**TASK REQUIREMENTS:**
Below are entries. Reproduce exactly the lines between the line holding "48: (131, 73)" and the line holding "57: (90, 60)", inclusive, and only those.

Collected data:
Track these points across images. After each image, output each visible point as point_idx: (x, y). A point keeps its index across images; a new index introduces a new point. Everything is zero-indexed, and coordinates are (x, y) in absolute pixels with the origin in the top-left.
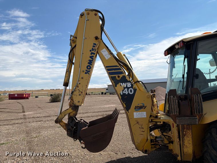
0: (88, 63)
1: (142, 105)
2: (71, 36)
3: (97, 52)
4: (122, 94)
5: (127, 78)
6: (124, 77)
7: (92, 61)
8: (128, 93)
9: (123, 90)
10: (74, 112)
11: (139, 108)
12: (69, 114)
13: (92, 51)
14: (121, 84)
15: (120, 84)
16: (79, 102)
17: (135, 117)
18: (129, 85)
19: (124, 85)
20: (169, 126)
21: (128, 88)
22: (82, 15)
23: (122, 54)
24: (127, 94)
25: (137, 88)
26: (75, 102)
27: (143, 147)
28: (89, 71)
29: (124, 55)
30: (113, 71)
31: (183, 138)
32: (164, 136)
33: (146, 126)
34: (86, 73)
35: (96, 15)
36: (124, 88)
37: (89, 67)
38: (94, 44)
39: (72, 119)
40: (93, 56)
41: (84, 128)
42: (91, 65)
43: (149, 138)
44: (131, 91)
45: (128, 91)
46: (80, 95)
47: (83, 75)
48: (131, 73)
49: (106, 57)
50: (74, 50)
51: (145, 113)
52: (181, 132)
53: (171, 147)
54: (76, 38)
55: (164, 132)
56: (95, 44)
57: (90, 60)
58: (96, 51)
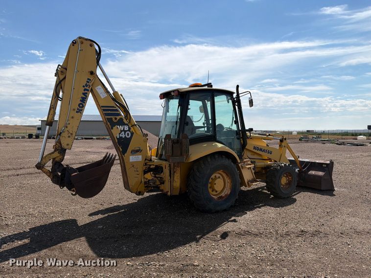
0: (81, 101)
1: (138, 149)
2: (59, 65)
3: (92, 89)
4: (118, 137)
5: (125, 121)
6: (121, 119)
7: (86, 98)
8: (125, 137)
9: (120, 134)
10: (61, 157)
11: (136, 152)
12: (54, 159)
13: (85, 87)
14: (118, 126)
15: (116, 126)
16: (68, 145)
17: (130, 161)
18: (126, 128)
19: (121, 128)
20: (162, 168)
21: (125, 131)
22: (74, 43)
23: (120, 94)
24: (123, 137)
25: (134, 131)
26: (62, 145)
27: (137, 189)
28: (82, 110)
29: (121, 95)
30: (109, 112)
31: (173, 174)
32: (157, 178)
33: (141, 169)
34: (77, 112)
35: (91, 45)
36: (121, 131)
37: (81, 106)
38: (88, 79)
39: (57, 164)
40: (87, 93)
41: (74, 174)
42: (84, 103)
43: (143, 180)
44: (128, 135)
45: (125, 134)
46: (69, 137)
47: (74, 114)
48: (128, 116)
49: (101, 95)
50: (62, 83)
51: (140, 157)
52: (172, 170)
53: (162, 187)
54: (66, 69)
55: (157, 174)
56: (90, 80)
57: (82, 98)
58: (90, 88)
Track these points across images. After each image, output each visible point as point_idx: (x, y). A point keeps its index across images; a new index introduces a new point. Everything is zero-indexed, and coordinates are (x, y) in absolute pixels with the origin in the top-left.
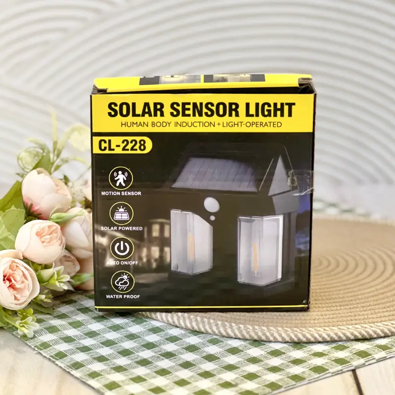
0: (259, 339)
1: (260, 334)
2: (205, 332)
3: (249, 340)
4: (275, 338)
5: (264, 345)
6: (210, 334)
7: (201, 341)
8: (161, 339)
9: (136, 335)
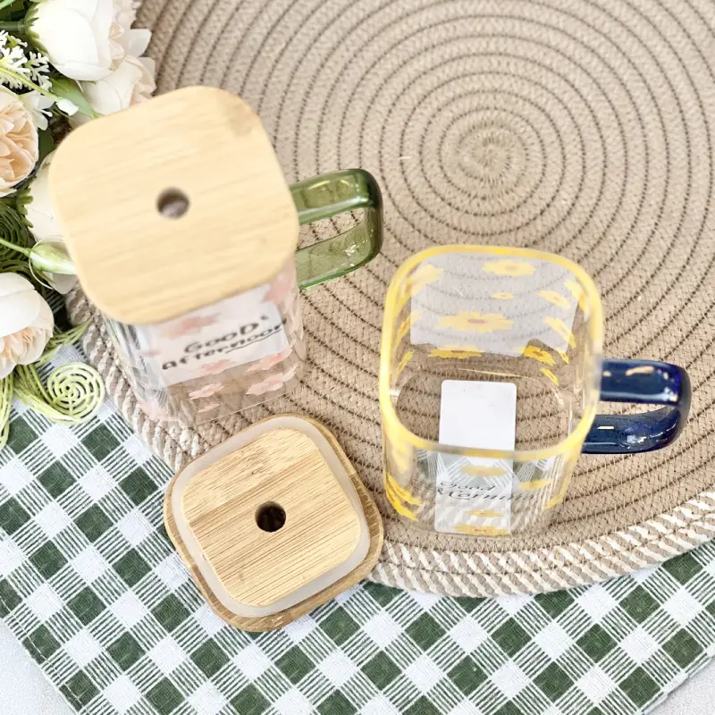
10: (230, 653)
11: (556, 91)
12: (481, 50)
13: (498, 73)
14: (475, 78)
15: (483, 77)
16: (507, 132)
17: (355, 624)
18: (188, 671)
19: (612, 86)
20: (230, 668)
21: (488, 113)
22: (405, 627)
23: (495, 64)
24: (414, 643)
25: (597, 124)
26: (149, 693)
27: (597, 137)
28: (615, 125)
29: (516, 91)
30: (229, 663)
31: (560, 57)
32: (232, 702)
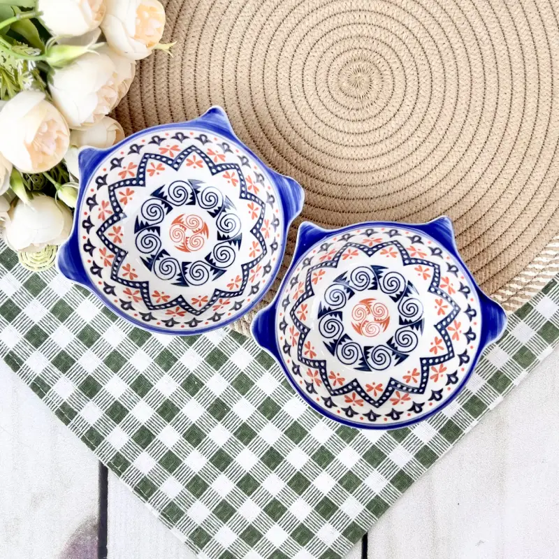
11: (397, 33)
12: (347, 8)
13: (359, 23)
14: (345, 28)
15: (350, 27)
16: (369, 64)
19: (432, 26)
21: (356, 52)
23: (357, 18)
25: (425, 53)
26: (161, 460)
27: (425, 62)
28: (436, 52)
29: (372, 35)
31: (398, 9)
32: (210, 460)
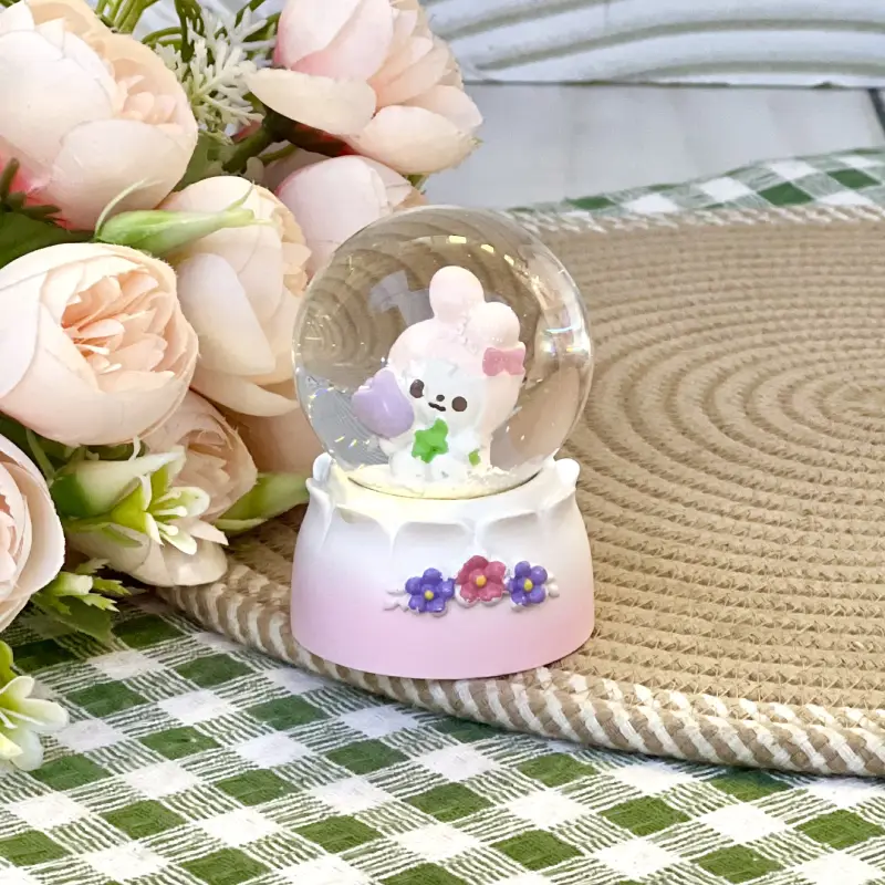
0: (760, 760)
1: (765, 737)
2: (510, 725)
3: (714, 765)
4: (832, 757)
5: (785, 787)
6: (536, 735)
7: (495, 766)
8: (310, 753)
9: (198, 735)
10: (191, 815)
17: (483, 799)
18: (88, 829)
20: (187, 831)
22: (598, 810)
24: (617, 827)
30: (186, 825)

**EXERCISE RESPONSE:**
48: (131, 73)
49: (106, 57)
50: (74, 50)
51: (145, 113)
52: (181, 132)
53: (171, 147)
54: (76, 38)
55: (164, 132)
56: (95, 44)
57: (90, 60)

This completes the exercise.